Actuellement, les combats sont menés dans les extrêmes. Les plus jeunes souhaitent, à leur tour, provoquer et attirer l’attention, sans doute des caractéristiques propres à la jeunesse. Mais est-ce encore utile? Quand on navigue sur les réseaux sociaux, on constate à quel point la vision du monde de certains militants est décousue et polarise le débat. Ils s’isolent – nous isolent – et ne donnent pas l’envie à cette grande majorité « hétéronormative » qu’ils détestent tant, si on se fie à leurs commentaires, de s’intéresser à nos combats et de les soutenir. Ils suscitent tantôt un mépris, tantôt un désintérêt, et ce, même au sein de nos propres communautés! Prix Janette-Bertrand de la Fondation Émergence : défini par plusieurs comme une insulte. Janette Bertrand a milité contre le voile et les signes religieux en 2012-2013, ce qui leur fait oublier tout ce qu’elle a fait pour le Québec avec, entre autres, L’Amour avec un grandA, où il a été question de l’homosexualité et du sida, en 1988, et ce, pendant deux émissions. Saga queer de 2015: je trouvais horripilant de lire les commentaires de jeunes qui affirmaient « ne rien devoir aux vieux », horrifiant, même, de voir des murs se dresser entre les générations par le refus des jeunes de comprendre ce qui blessait les plus vieux dans l’utilisation identitaire du mot « queer ». L’homme blanc et gai : il est maintenant devenu une tare d’être un homme blanc gai dans nos communautés. Pour ma part, je dois être chanceux d’être bisexuel… mais cela ne cache pas ma blancheur! Blague à part, on m’a aussi taxé d’homme blanc, lors de la parution de mon premier livre, « TRANSition ». Rire des morts: une jeune trans a réagi en mettant un bonhomme qui rit sur ma page en dessous de l’article faisant état du décès de Laurent McCutcheon. Sans des hommes comme lui dans nos communautés, dans nos médias, il est probablement certain que nos combats ne seraient pas là où ils en sont aujourd’hui. Même celui des trans.

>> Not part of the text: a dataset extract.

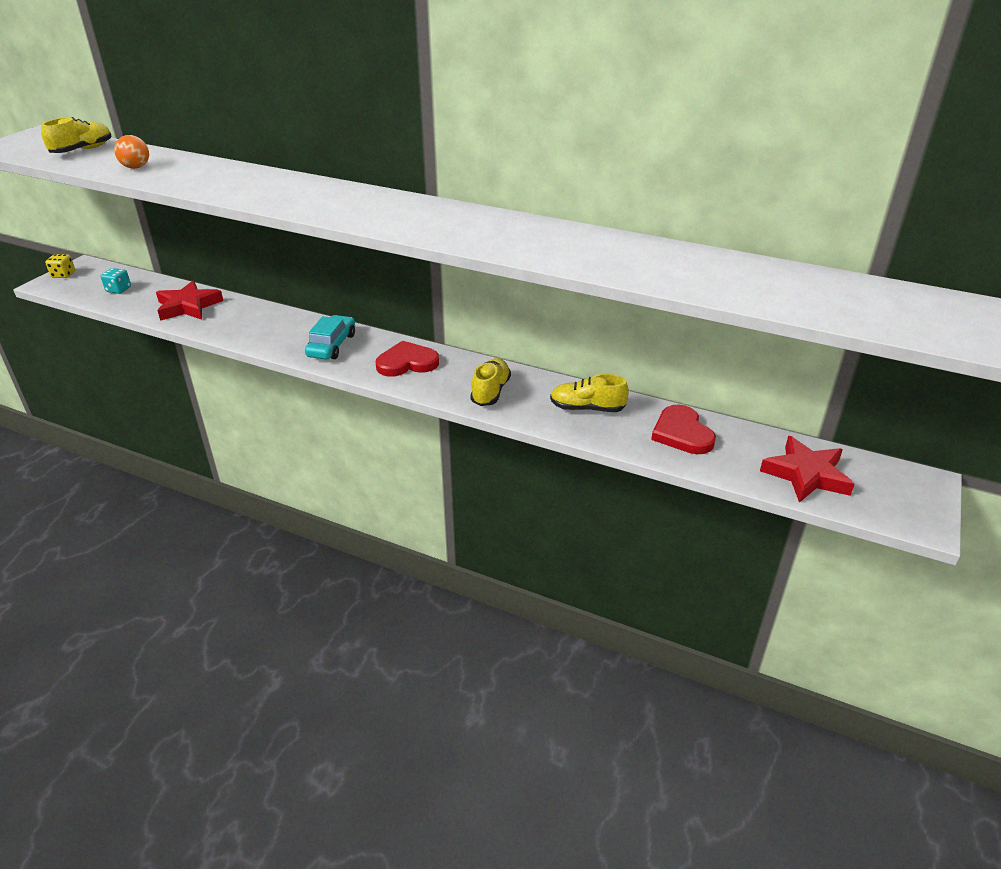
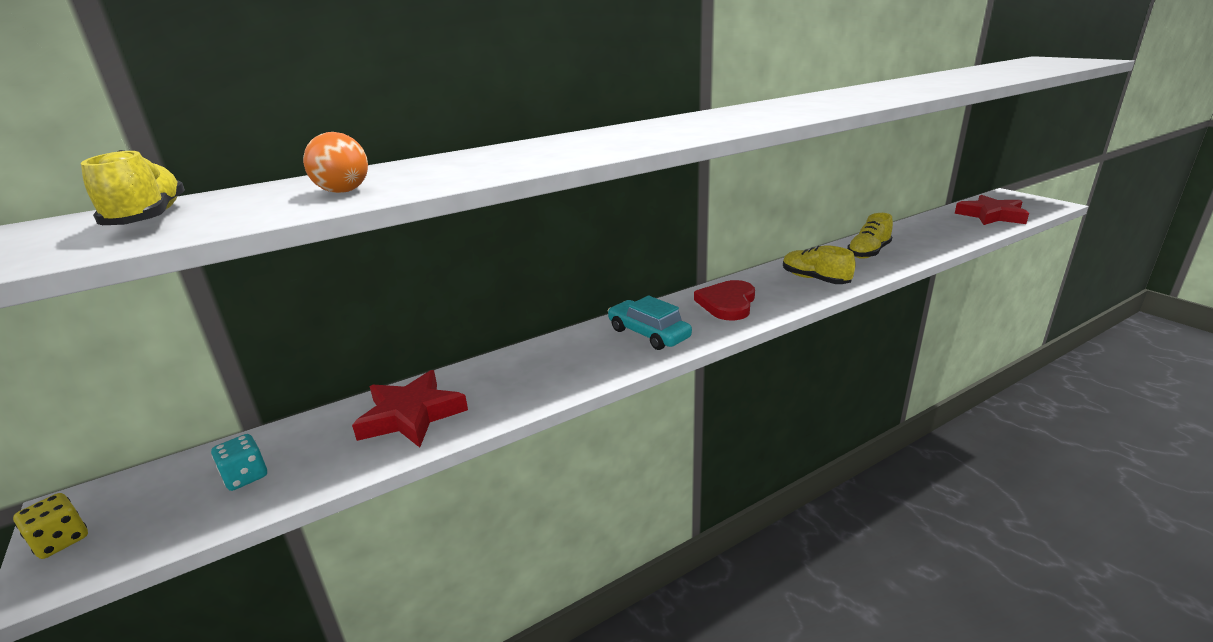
camera: 55 degrees left, 10 degrees down
(682, 433) = (923, 233): red heart -> none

Pour mieux exprimer leur point de vue, ils oppressent, à leur tour. Ils soufflent sur les braises de l’intolérance, crachent sur nos bâtisseurs, renient l’Histoire. Leur militantisme est négatif, dégradant et porteur de haine. En fait, la haine est le moteur même de leurs actions. Est-ce vraiment ce genre de militantisme que nous souhaitons désormais voir en action dans nos communautés? Pas moi, je ne m’y reconnais pas et je refuse même d’y être associé. En conclusion, je souhaite que la communication intergénérationnelle se rétablisse pour que les plus jeunes sachent ce qu’impliquent de mener nos combats. Il faut les guider pour éviter les dérives auxquelles nous assistons présentement. Surtout, respectons nos pionniers et cessons d’ajouter des lettres à notre acronyme, car nous ne nous y retrouvons pas dans toutes ces fausses nuances.